The problem isn't dishonesty. It's that deals don't announce their own death. A prospect goes quiet, a champion changes jobs, a budget quietly evaporates — and the opportunity just sits there in the CRM, at the same stage, with the same value, looking exactly as alive as it did a month ago.
The phantom problem
I call these phantom deals: opportunities that have stopped moving but haven't been marked dead. They inflate the number, distort the forecast, and — worst of all — they soak up the rep's attention. Every hour spent "following up" on a phantom is an hour not spent finding a real one.
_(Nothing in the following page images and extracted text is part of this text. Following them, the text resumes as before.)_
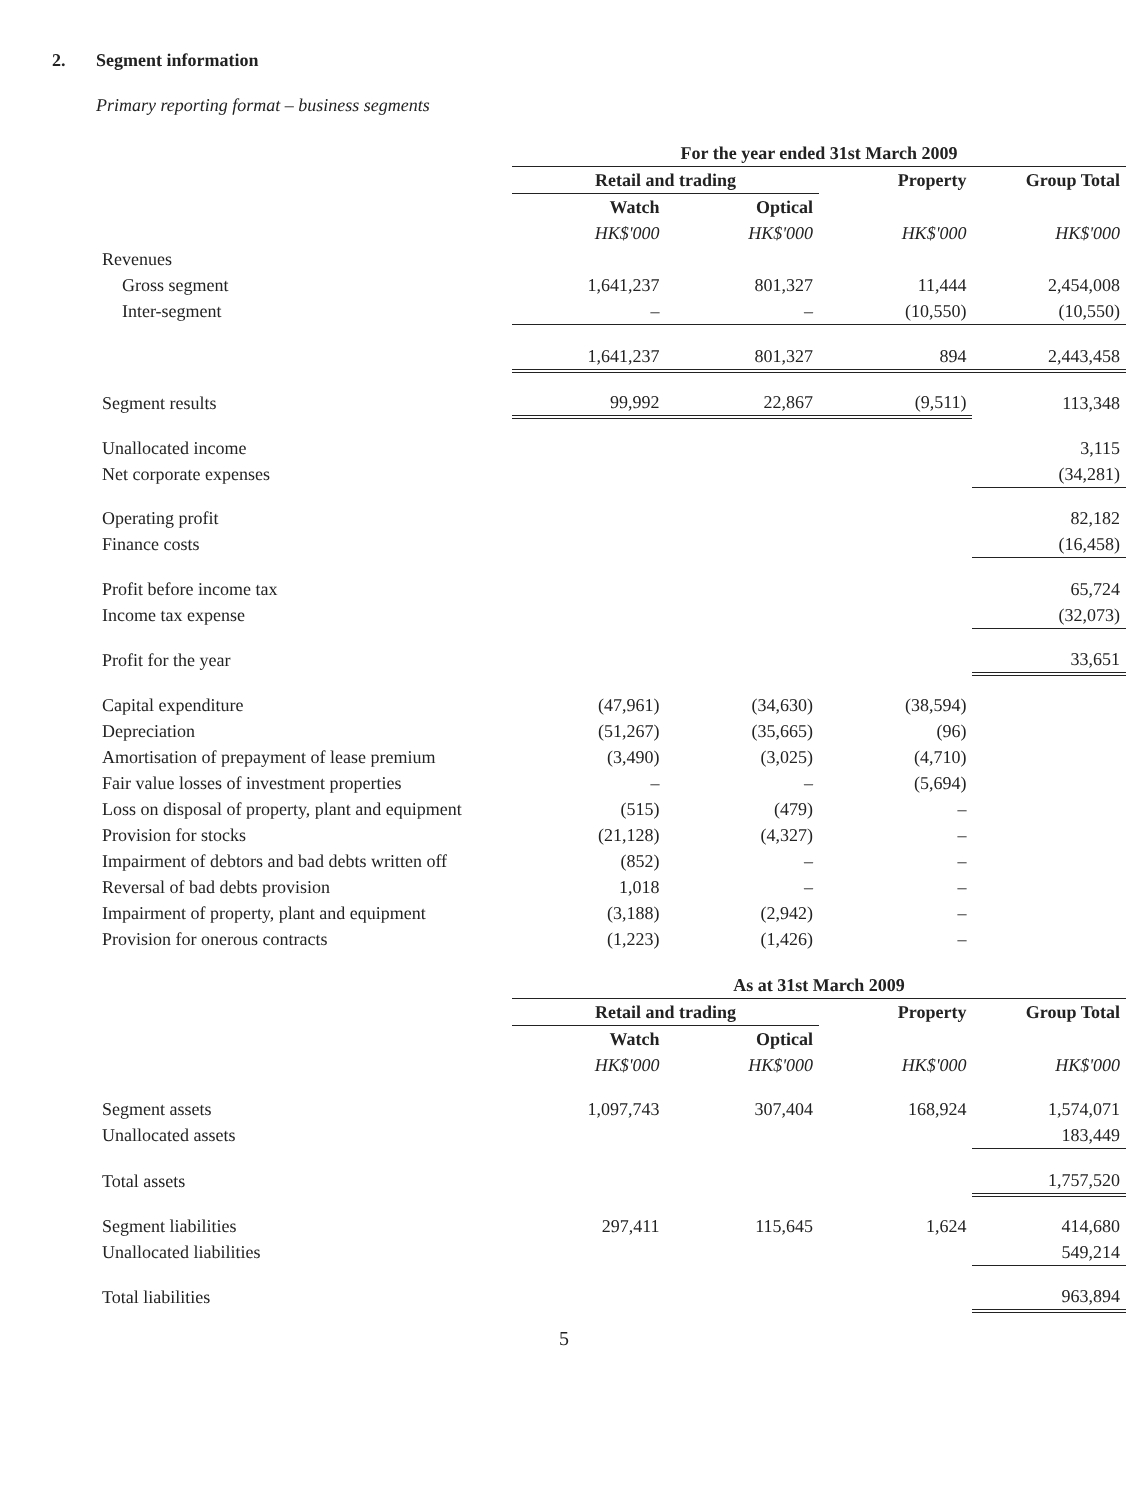2. Segment information
Primary reporting format – business segments
| | For the year ended 31st March 2009 | | | |
| | Retail and trading | | Property | Group Total |
| | Watch | Optical | | |
| | HK$'000 | HK$'000 | HK$'000 | HK$'000 |
| Revenues | | | | |
| Gross segment | 1,641,237 | 801,327 | 11,444 | 2,454,008 |
| Inter-segment | – | – | (10,550) | (10,550) |
| | 1,641,237 | 801,327 | 894 | 2,443,458 |
| Segment results | 99,992 | 22,867 | (9,511) | 113,348 |
| Unallocated income | | | | 3,115 |
| Net corporate expenses | | | | (34,281) |
| Operating profit | | | | 82,182 |
| Finance costs | | | | (16,458) |
| Profit before income tax | | | | 65,724 |
| Income tax expense | | | | (32,073) |
| Profit for the year | | | | 33,651 |
| Capital expenditure | (47,961) | (34,630) | (38,594) | |
| Depreciation | (51,267) | (35,665) | (96) | |
| Amortisation of prepayment of lease premium | (3,490) | (3,025) | (4,710) | |
| Fair value losses of investment properties | – | – | (5,694) | |
| Loss on disposal of property, plant and equipment | (515) | (479) | – | |
| Provision for stocks | (21,128) | (4,327) | – | |
| Impairment of debtors and bad debts written off | (852) | – | – | |
| Reversal of bad debts provision | 1,018 | – | – | |
| Impairment of property, plant and equipment | (3,188) | (2,942) | – | |
| Provision for onerous contracts | (1,223) | (1,426) | – | |
| | As at 31st March 2009 | | | |
| | Retail and trading | | Property | Group Total |
| | Watch | Optical | | |
| | HK$'000 | HK$'000 | HK$'000 | HK$'000 |
| Segment assets | 1,097,743 | 307,404 | 168,924 | 1,574,071 |
| Unallocated assets | | | | 183,449 |
| Total assets | | | | 1,757,520 |
| Segment liabilities | 297,411 | 115,645 | 1,624 | 414,680 |
| Unallocated liabilities | | | | 549,214 |
| Total liabilities | | | | 963,894 |
5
Here's the simple test I teach. A deal is real only if it has both of these:
- A specific, scheduled next step that both sides have agreed to.
- Movement within 1.5× your average sales cycle. Past that, with no movement, it's a phantom until proven otherwise.
A deal with no next step isn't a deal. It's a hope with a dollar value attached.
What to do about it
Once a week — same day every week — go through every open opportunity and ask the test out loud. Real or phantom? If it's a phantom, you have two honest options: take one concrete action to revive it, or kill it. What you don't do is let it keep lying to you.
The reps who do this don't have smaller pipelines. They have truer ones. And a true pipeline, even a smaller one, beats a fat fiction every single quarter.